**Source excerpt**.
● ● ● ● ● ● ●
But it is never too late for a change of system, provided that change is not only intended, but adopted. We would respectfully invite those who have been slaves to custom, courageously to break their chain. Let them earnestly solicit the aid which is from above on their own honest exertions. Let them tear themselves from the fascinating objects which have hitherto detained them from making acquaintance with their own hearts. It is but to submit heroically to a little dullness at first, which habit will convert into pleasure, to encounter temptation with a resistance which will soon be rewarded with victory. They will be sensible of one surprising revolution; from the period when they begin to inure themselves to their own company, they will insensibly dislike it less, not so much for the goodness they will find in themselves, as from discovering what a fund of interesting employment, of which they had been so long in search, their own hearts can furnish.

As the scrutiny becomes deeper, the improvement will become greater, till they will grow not so much to endure retirement as to rejoice in it, not so much to subsist without dissipation as to soar above it. If they are not so much diverted, they will be less discomposed. If there are fewer vanities to amuse, there will be fewer disorders to repair; there will be no longer that struggle between indulgence and regret, between enjoyment and repentance, between idleness and conscience, which distracts many amiable, but unfixed minds, who feel the right which they have not courage to pursue. There will be fewer of those inequalities which cost more pain in filling up than they afforded pleasure in creating. In their habits there will be regularity without monotony. There will be a uniform beauty in the even tissue of life; the web, though not so much spangled, will be more of a piece: if it be less glittering in patches, the design will be more elegant: if the colors are less glaring, they will wear better; their soberness will secure their permanence; if they are not gaudy when new, they will be fresh to the end.

CHAP. XV.

Dangers and Advantages of Retirement.

If some prefer retirement as an emancipation from troublesome duties rather than as a scene of improvement, others choose it as a deliverance from restraint, and as the surest mode of indulging their inclinations by a life of freedom; not a freedom from the dangers of the world, but of following their own will. While we continue in the active world, while our idleness is animated with bustle, decorated with splendor, and diversified with variety, we cheer our erroneous course with the promise of some day escaping from it; but when we sit down in our retreat, unprovided with the wellchosen materials of which true enjoyment is alone compounded, or without proposing to dedicate our retirement to the obtaining them, we are almost in a more hopeless condition than when we lived without reflection in the world. We were then looking forward to the privacy we now enjoy, as to a scene of mental profit. We had in prospect a point which, if ever attained, would be to us the beginning of a new life, a post from which we should start in a nobler race. But the point is attained, and the end is neglected. We are set down in our ultimate position.
● ● ● ● ● ● ●
**Extracted information**.
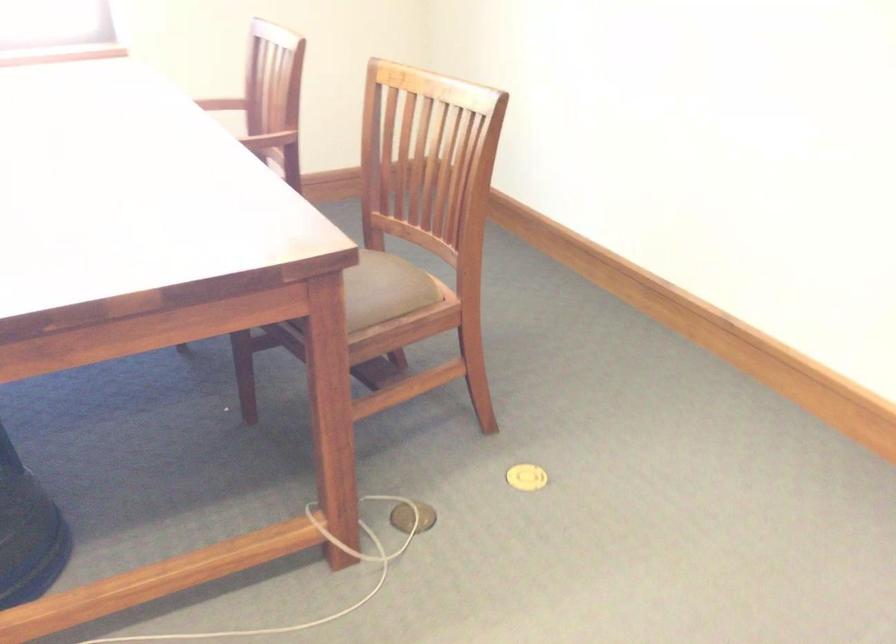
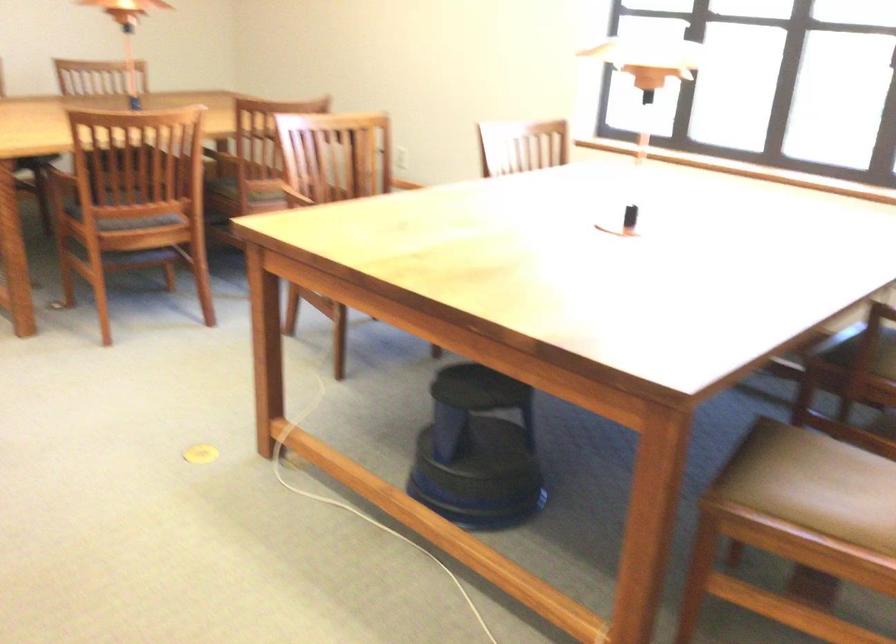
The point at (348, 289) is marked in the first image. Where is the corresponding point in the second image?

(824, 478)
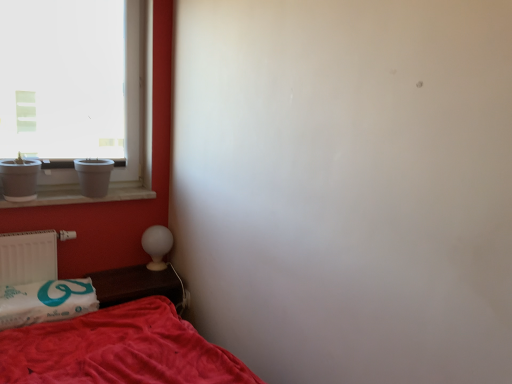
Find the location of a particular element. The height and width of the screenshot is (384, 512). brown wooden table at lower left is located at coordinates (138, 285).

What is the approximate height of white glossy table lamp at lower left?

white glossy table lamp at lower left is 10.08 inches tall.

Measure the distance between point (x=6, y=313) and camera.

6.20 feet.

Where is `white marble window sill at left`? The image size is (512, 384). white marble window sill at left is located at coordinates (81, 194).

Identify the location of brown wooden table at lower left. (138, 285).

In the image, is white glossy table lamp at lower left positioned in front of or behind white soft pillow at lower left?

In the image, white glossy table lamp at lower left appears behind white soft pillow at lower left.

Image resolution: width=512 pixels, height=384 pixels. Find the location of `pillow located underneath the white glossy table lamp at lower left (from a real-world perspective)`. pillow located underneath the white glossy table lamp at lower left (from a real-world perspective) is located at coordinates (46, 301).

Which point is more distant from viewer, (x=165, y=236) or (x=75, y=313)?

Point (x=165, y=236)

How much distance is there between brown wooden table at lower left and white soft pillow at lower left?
● ● ● ● ● ● ●
**Set tasks**.
**a.** In the passage on retirement, why do people who begin to accustom themselves to their own company come to dislike it less? Answer in one to three sentences.
**b.** Using the passage on retirement, say whether each statement agrees with it. Answer yes or no and quote the words that decide it.
(i) A change of system counts only if it is adopted as well as intended.
(ii) Those who choose retirement as a deliverance from restraint are seeking freedom from the dangers of the world.
(iii) The sober colors of an even life will last better than glaring ones.
**c.** Carry on the passage on retirement, starting after its final sentence, "We are set down in our ultimate position."

**Responses for each task**.
**a.** The passage says this comes less from the goodness they find in themselves than from discovering how much interesting employment their own hearts can furnish. This is the employment they had been searching for so long.

**b.**
(i) Yes: "provided that change is not only intended, but adopted."
(ii) No: "not a freedom from the dangers of the world, but of following their own will."
(iii) Yes: "if the colors are less glaring, they will wear better; their soberness will secure their permanence"

**c.**
But retirement, from which we promised ourselves so much, has produced no change, except from the idleness of tumult that of ennui in one sex, and from levity to apathy in the other. The active life which we had promised to turn into contemplative life is no improvement, if a gay frivolity is only transformed into a dull vacuity. In the world we were not truly active if we did little good; in retirement we are not contemplative, if contemplation is not exercised to the best purposes. It is in vain that we retire from great affairs, if our hearts are stuffed with such as are insignificant. There is less hope of a change in the mind, because there is no probability of a change in the circumstances with which this projected moral alteration used to be connected. Where the outset was froth, and the end is feculence, there may be a difference, but there is no improvement. We shall find in retirement, under new modifications, the same passions, tempers, and weaknesses, which we had proposed to leave behind us, without the same pretence of wanting time to watch

against them. If we settle down in petty systematic trifling, it is not the size of the concern, but the spirit in which it is pursued, that makes the difference. The scandal of a village, the intrigues of a little provincial town, may be entered into with as much warmth, and as little profit, as the more imposing follies of the metropolis.

Retirement, therefore, though so favorable to virtue, is not without its dangers. Taste, and, of course, conversation, is liable to degenerate. Intellect is not kept in exercise. We are too apt to give to insignificant topics an undue importance; to become arbitrary; to impose our opinions as laws; to contract, with a narrowness of thinking, an impatience of opposition. Yet while we grow peremptory in our decisions, we are, at the same time, liable to individual influence; whereas in the world, the injurious influence of one counsellor is soon counteracted by that of another; and if, from the collision of opposite sentiments, we do not strike out truth, we experience, at least, the benefit of contradiction. If those with whom we associate are of an inferior education and cast of manners, we shall insensibly lower our standard, thinking it sufficiently high if it be above theirs, till we imperceptibly sink to their level. The author saw, very early in life, an illustration of these remarks, in a person who had figured in the ranks of literature. He was a scholar and a poet. Disappointed in his ambitious views of rising in the church, a profession for which he was little calculated, he took refuge in a country-parsonage. Here he affected to make his fate his choice. On Sundays he shot over the heads of the inferior part of his audience, without touching the hearts of the better informed; and, during the week, paid himself for the world's neglect by railing at it. He grew to dislike polished society, for which he had been well qualified. He spent his mornings in writing elegies on the contempt of the world, or odes on the delights of retirement, and his evenings in the lowest sensuality with the most vulgar and illiterate of his neighbors.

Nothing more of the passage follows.